By Aroldo Pinheiro on Terça, 26 Novembro 2019
Category: Crônica do Aroldo

Miscigenação passarinheira

Estou ficando velho. Ainda bem que a velhice traz coisas boas. Com o passar dos anos, tenho me voltado um pouco mais para a natureza. Eu, que já matei alguns periquitos, muitas maracanãs, dezenas de papagaios, que engoli corações de beija-flores (só pra ficar ponteiro com a baladeira) e torrei corações de anuns pra fazer simpatia na esperança de traçar meninas, passo a cuidar de passarinhos.

Nessa minha fase passarinheira, a quantidade de canários-da-terra em Boa Vista atrai minha atenção. Eu que, com visgo de jaca, já cacei bem-te-vis, sanhaçus, tangarás, curiós, chicos-pretos, sabiás, não me lembro nunca de ter caçado um desses canarinhos que vemos em numerosos bandos pela cidade de Boa Vista.

Durante alguns dias, acompanhei o início da vida de quatro desses bichinhos – do nascimento ao primeiro voo ganhando o mundo. Até andei preparando terreno para que os canarinhos e seus pais se fixassem em meu terreno, mas eles partiram sem ao menos dizer adeus.

De repente, descubro o motivo de tantos canários-da-terra em Boa Vista. Descubro até que esta raça de passarinhos, com grande capacidade de reprodução, já existia por aqui, só que em menor quantidade. 

Contaram-me que, nalgum dia do século passado, a Polícia Federal deteve um homem com mais de 4 mil desses passarinhos acondicionados em lugares impróprios. Tráfico de animais silvestres. 

O criminoso foi preso e os passarinhos foram aprisionados. Das mais de 4 mil, só metade das aves estava viva. Sem lugar apropriado para mantê-las até que a burocracia autorizasse sua devolução para a Venezuela, de onde eles haviam sido capturados, fiscais e burocratas buscavam uma saída.

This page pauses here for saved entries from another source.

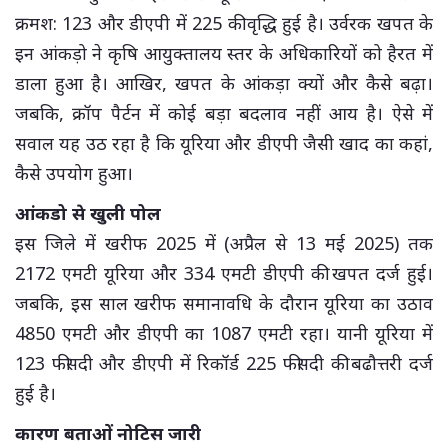
क्रमश: 123 और डीएपी में 225 की वृद्धि हुई है। उर्वरक खपत के
इन आंकड़ो ने कृषि आयुक्तालय स्तर के अधिकारियों को हैरत में
डाला हुआ है। आखिर, खपत के आंकड़ा क्यों और कैसे बढ़ा।
जबकि, क्रॉप पैर्टन में कोई बड़ा बदलाव नहीं आय है। ऐसे में
सवाल यह उठ रहा है कि यूरिया और डीएपी जैसी खाद का कहां,
कैसे उपयोग हुआ।
आंकडो से खुली पोल
इस जिले में खरीफ 2025 में (अप्रैल से 13 मई 2025) तक
2172 एमटी यूरिया और 334 एमटी डीएपी की खपत दर्ज हुई।
जबकि, इस साल खरीफ समानावधि के दौरान यूरिया का उठाव
4850 एमटी और डीएपी का 1087 एमटी रहा। यानी यूरिया में
123 फीसदी और डीएपी में रिकॉर्ड 225 फीसदी की बढौत्तरी दर्ज
हुई है।
कारण बताओं नोटिस जारी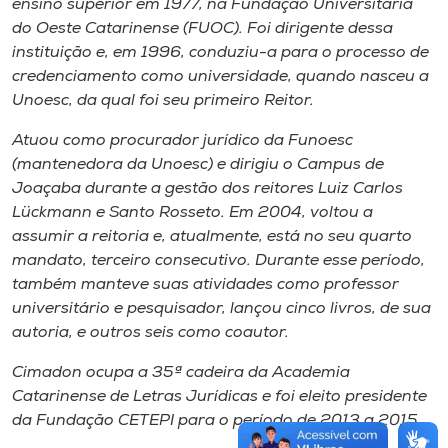
ensino superior em 1977, na Fundação Universitária
do Oeste Catarinense (FUOC). Foi dirigente dessa
instituição e, em 1996, conduziu-a para o processo de
credenciamento como universidade, quando nasceu a
Unoesc, da qual foi seu primeiro Reitor.
Atuou como procurador jurídico da Funoesc
(mantenedora da Unoesc) e dirigiu o Campus de
Joaçaba durante a gestão dos reitores Luiz Carlos
Lückmann e Santo Rosseto. Em 2004, voltou a
assumir a reitoria e, atualmente, está no seu quarto
mandato, terceiro consecutivo. Durante esse período,
também manteve suas atividades como professor
universitário e pesquisador, lançou cinco livros, de sua
autoria, e outros seis como coautor.
Cimadon ocupa a 35ª cadeira da Academia
Catarinense de Letras Jurídicas e foi eleito presidente
da Fundação CETEPI para o período de 2013 a 2015.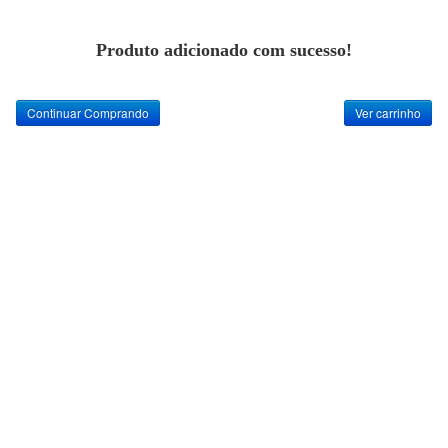
Produto adicionado com sucesso!
Continuar Comprando
Ver carrinho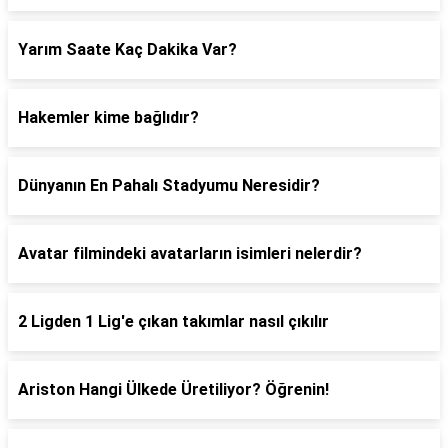
Yarım Saate Kaç Dakika Var?
Hakemler kime bağlıdır?
Dünyanın En Pahalı Stadyumu Neresidir?
Avatar filmindeki avatarların isimleri nelerdir?
2 Ligden 1 Lig'e çıkan takımlar nasıl çıkılır
Ariston Hangi Ülkede Üretiliyor? Öğrenin!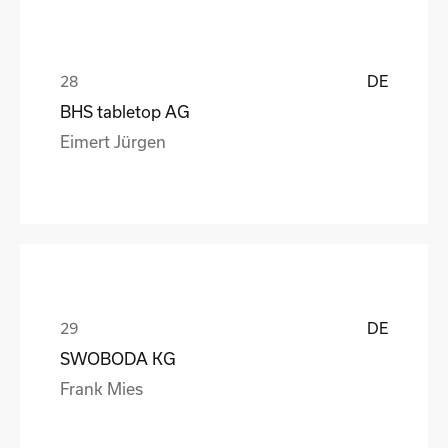
DE
BHS tabletop AG
Eimert Jürgen
DE
SWOBODA KG
Frank Mies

Com o passar das horas, passarinhos iam morrendo. No segundo dia, mais de mil sucumbiram à fome, à sede e às condições do cativeiro improvisado em que se encontravam. Eugênio Thomé, que fazia parte do conselho passarinheiro – grupo que decidia sobre o futuro dos canários-da-terra -, propôs soltar a passarinhada e torcer para que eles se adaptassem aos ares roraimenses. Até porque, no Estado, havia incidência desse tipo de aves. 

Um integrante do conselho combateu a ideia de Thomé. Disse que os canários venezuelanos, apesar de muito parecidos, apresentavam diferenças se comparados com a espécie brasileira: os pássaros estrangeiros, por exemplo, eram dois centímetros mais compridos do que os pássaros brasileiros. 

Thomé contra argumentou: "Olha, mano. O meu amigo Waldemar Johanson, alemãozão com mais de dois metros de altura, casou-se com uma caboquinha que não mede sequer um metro e sessenta e, dessa união, nasceu um menino bonito e saudável. Vamos soltar os canarinhos venezuelanos". As aves foram soltas e se integraram à natureza.

Sabendo dessa história, defendo a tese de que esses canarinhos lindos, nascidos da miscigenação entre aves brasileiras e aves venezuelanas, recebam nome científico de Eugenius Thomenandus Canariuns.